Sozialverbände kritisieren das Jugendamt
Die Sorge gilt Familien, die in Corona-Zeiten alleine nicht klar kommen. Die Behörden seien nicht präsent genug.
DÜSSELDORF Die Düsseldorfer Sozialverbände sorgen sich um das Wohl von Kindern in Familien, die bei der Erziehung auf Hilfe von außen angewiesen sind. Grund ist ein durch die Corona-Krise ausgelöster Bearbeitungsstau im Jugendamt. So müssen die Mitarbeiter des Bezirkssozialdienstes (BSD) viele persönliche Gespräche und Begegnungen mit Eltern, Kindern und Jugendlichen nachholen. 700 dieser Gespräche seien im Bereich der ambulanten Hilfen noch zu führen, 600 Hilfepläne seien noch offen, hatte Jugendamtsleiter Johannes Horn bereits Anfang Juni im Jugendhilfe-Ausschuss mitgeteilt.
Viel getan hat sich nach Einschätzung der Wohlfahrtsverbände seitdem nicht. „Uns bekümmert es, dass die Behörden in diesem Bereich nicht im Ansatz schon wieder so präsent sind, wie wir es für geboten halten“, sagt Henric Peeters. Der Caritasdirektor ist zudem Sprecher der Wohlfahrtsverbände, die ihre Sozialarbeiter nach einem Auftrag aus dem Jugendamt in die Familien schicken. Auch Horn stellt auf Anfrage fest, dass von den Anfang Juni mitgeteilten Fällen die meisten noch zu erledigen sind. Der Amtsleiter warnt aber vor falschen Schlussfolgerungen. „Alle Fälle, bei denen das Kindeswohl auch nur im Ansatz gefährdet sein könnte, werden mit der gleichen Sorgfalt und Eile behandelt wie vor der Krise.“So könnten Sozialarbeiter auch mal ohne Abschluss oder Verlängerung eines Hilfeplans vorerst weitermachen. „Die Formalien werden dann später erledigt.“
Die Verbände stellt das nicht zufrieden.

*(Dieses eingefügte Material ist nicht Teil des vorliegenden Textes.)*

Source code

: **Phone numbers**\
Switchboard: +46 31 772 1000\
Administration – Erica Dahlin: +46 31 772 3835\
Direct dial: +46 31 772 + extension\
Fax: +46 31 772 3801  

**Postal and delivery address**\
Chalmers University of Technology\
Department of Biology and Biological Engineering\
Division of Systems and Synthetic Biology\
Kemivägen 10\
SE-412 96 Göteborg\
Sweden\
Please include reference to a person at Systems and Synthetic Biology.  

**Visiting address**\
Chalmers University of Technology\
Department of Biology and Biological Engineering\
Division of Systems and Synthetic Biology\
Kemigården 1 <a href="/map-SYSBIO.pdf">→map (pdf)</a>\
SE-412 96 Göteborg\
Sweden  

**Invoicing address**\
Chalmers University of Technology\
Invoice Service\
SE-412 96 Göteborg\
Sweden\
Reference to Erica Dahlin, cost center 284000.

Denn deren Fachkräfte können Familien, die alleine nicht klar kommen, erst dann helfen, wenn das Jugendamt den Bedarf konkret ermittelt und Aufträge erteilt hat. „Wir hatten im Mai 129 Fälle in Arbeit, das ist weniger als im vergleichbaren Zeitraum der Vorjahre“, sagt Diakonie-Vorstand Rudolf Brune. Und dieser Befund passe einfach nicht zu einer Corona-Krise, „in der wir davon ausgehen müssen, dass sich familiäre Konflikte und Überforderung eher verschärft haben“. Seine Sorge gilt den kommenden Monaten. „Man schiebt eine Bugwelle vor sich her, die am Ende so viel Energie binden könnte, dass die Aufmerksamkeit für neue Problemlagen fehlt.“Dass kritische Fälle weiter im Focus stehen, bestreitet Brune nicht. „Aber uns sind Familien, die wir dadurch entlasten, dass wir mit den Kindern mal anderthalb Stunden in den Wald gehen, genauso wichtig.“
Die Verbände stoßen sich insbesondere an der weiter bestehenden Home-Office-Regelung im Bezirkssozialdienst. „Wenn uns das Wohl der Heranwachsenden wichtig ist, muss es in diesem sensiblen Bereich wieder eine möglichst vollständige Präsenz geben“, sagt Peeters. Sein Eindruck sei aber, dass die Heimarbeit in erheblichem Umfang fortgesetzt werde. „Und dann folgt gleich darauf die Urlaubszeit“, fügt er an. Horn widerspricht dieser Kritik und nennt aktuelle Zahlen. So arbeiteten derzeit 37 von rund 120 Mitarbeitern des BSD von zuhause aus. In der Hochphase der Pandemie seien es um die 70 gewesen. Am aktuellen Status will er festhalten. Die Pandemie sei nicht vorbei, die konkrete Risikolage schwer einschätzbar. „Ich brauche für den Fall einer Corona-Infektion in diesem Team eine eiserne Reserve, die dann sofort einsetzbar ist und nicht in Quarantäne muss“, meint Horn. Würde er das außer Acht lassen, „laufen wir Gefahr, plötzlich keinen funktionsfähigen Kinderschutz-Dienst mehr zu haben“.
Andreas-Paul Stieber, CDU-Ratsherr mit Schwerpunkten in der Gesundheitsund Jugendpolitik, spricht von einer drohenden „gesellschaftlichen Zeitbombe“und stellt sich hinter die Kritik der Sozialverbände. „Schnellstmöglich müssen wir das wieder ans Laufen bringen, wenn kein Schaden entstehen soll.“Den einzelnen Mitarbeitern will er aber keinen Vorwurf machen.